Um jogo inesquecível

Viajar é muito mais do que conhecer lugares e pessoas. É vivenciar experiências. Sempre que viajo, esta parte tem destaque nos meus roteiros. É isso que revela a vida de uma determinada sociedade, ou ao menos uma pequena parte dessa vida.
Uma das experiências mais incríveis que tive nas últimas viagens que fiz foi assistir a um jogo de futebol num bar. Isto mesmo, simples assim. Estava em Madrid mais ou menos nesta mesma época do ano, quando ocorrem as quartas-de-final da Copa dos Campeões, o mais importante torneio de clubes de futebol da Europa. Trata-se de um evento que movimenta milhões de euros e de corações apaixonados – se você por acaso acha que os brasileiros são fanáticos, ainda não conheceu um típico torcedor europeu.
Esta experiência me veio à mente ontem à noite quando vi pela TV as chamadas para os jogos que seriam transmitidos hoje – Manchester United x Porto e Villareal x Arsenal. Não que eu a tivesse esquecido, foi apenas um “revival” mais intenso.
Era noite do dia 8 de abril em Madrid e um amigo que morou lá um ano e meio lembrou que ocorreriam dois jogos importantes.
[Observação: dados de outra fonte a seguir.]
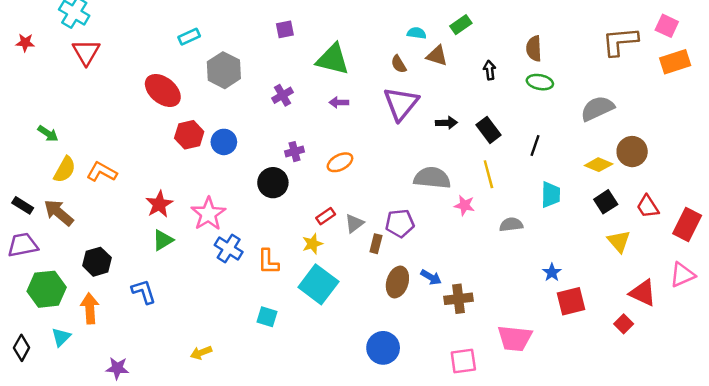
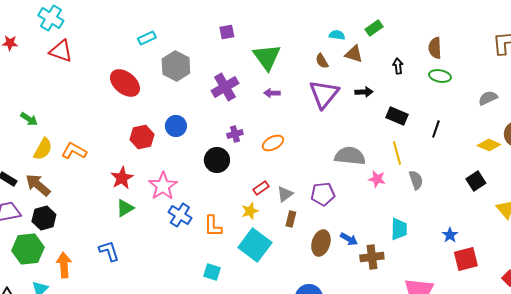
red triangle: (86, 52) -> (61, 51), turned -40
green triangle: (333, 59) -> (267, 57), turned 40
purple cross: (283, 95) -> (225, 87), size x1.5
gray semicircle: (597, 108) -> (488, 98), size x0.7
black arrow: (447, 123) -> (364, 92), moved
black rectangle: (488, 130) -> (397, 116), turned -30
red hexagon: (189, 135) -> (142, 137), moved
cyan trapezoid: (551, 195) -> (399, 229), moved
black square: (606, 202) -> (476, 181), moved
gray semicircle: (511, 225) -> (416, 180), moved, turned 78
brown rectangle: (376, 244) -> (291, 219), moved
black hexagon: (97, 262) -> (44, 218), moved

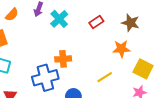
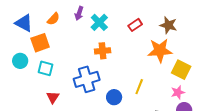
orange star: (121, 49) -> (160, 50), size x1.4
orange cross: (63, 59) -> (103, 51), moved
yellow line: (105, 77) -> (139, 87), moved, turned -35

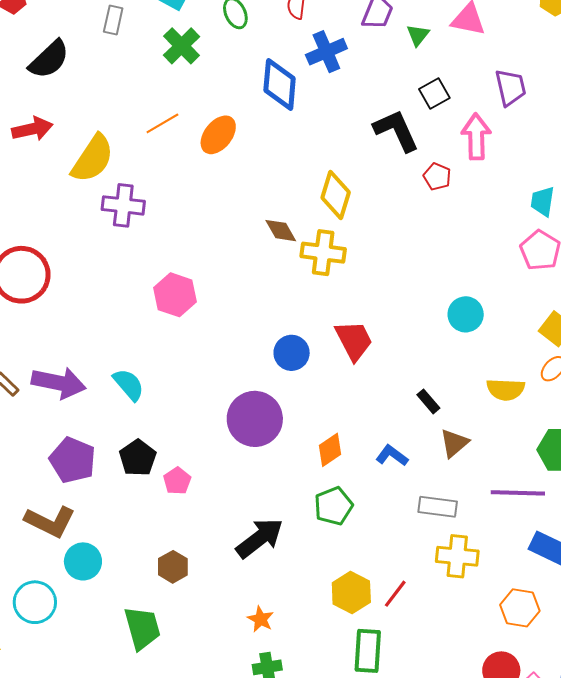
Como um “local”, ele conhecia os becos e segredos da cidade. Foi assim que fomos parar num bar aparentemente comum, de fachada restrita. Dentro, porém, era grande, aconchegante e um tanto escuro. Um típico bar europeu. Chegamos cedo a ponto de pegar a “hora feliz” (é assim que os espanhóis se referem ao “happy hour”) – ou seja, meia dúzia de cerveja a 12 euros.
Aos poucos, o bar foi enchendo de gente, de todos os cantos, muitos ingleses. Os jogos envolveriam três times da Inglaterra – Chelsea, Liverpool e Arsenal. Na hora da partida, o que era uma mera diversão transformou-se em êxtase. Nunca havia vivenciado nada parecido. Dois telões transmitiam o jogo preferido da noite, entre Liverpool e Arsenal, e uma TV mostrava Chelsea x Fenerbahce. O som da música deu lugar ao da transmissão, em ritmo radiofônico (portanto, emocionante) e em altos decibéis. Ao redor, torcedores fanáticos de um e outro time manifestavam-se com veemência.
Ante todo esse clima, obviamente que o jogo só podia ser fantástico. O Arsenal fez 1 a 0 com Diaby logo aos 12 minutos do primeiro tempo. Hyypiä empatou para o Liverpool aos 30. No segundo tempo, o espanhol Fernando Torres (El Niño, como os espanhóis o chamam) colocou o Liverpool na frente com um gol aos 24 minutos. Quando tudo caminhava para a vitória, eis que Adebayor empatou para o Arsenal aos 38. Foi quando, já no clima do jogo, gritei e pulei como louco – e sequer sabia porque estava torcendo pelo Arsenal (apenas escolhi um dos dois concorrentes para participar de alguma forma daquele momento). Eu parecia um típico torcedor inglês tamanha a emoção.
Dois minutos depois, porém, o Liverpool desempatou com Gerrard cobrando pênalti. Babel ainda teve tempo de fazer mais um aos 47 minutos. Foi um 4 x 2 poucas vezes visto. Foi emocionante. Foi “a noite da viagem”.
E como se não bastassem a cerveja e o jogo emocionante, ainda tivemos a oportunidade de conversar com americanos, australianos, ingleses... tudo num mesmo lugar.
Por isso, quando viajar, mais do que passear simplesmente, experimente! São estas as histórias que você poderá contar e que ficarão guardadas na memória.

Em tempo: devemos a “noite da viagem” ao amigo Danilo. Sem ele, jamais chegaríamos àquele bar em Madrid. Jamais teríamos vivido tal emoção.

Um comentário:

pinatti disse...

Piscitas, com certeza deve ter sido muito legal. No meu caso, quero conhecer Londres, e assistir a um jogo do campeonato inglês, de preferência um clássico, e ainda por cima, sentado na primeira fileira lá embaixo, vendo o jogador cobrar lateral. Deve ser muito apaixonante e charmoso.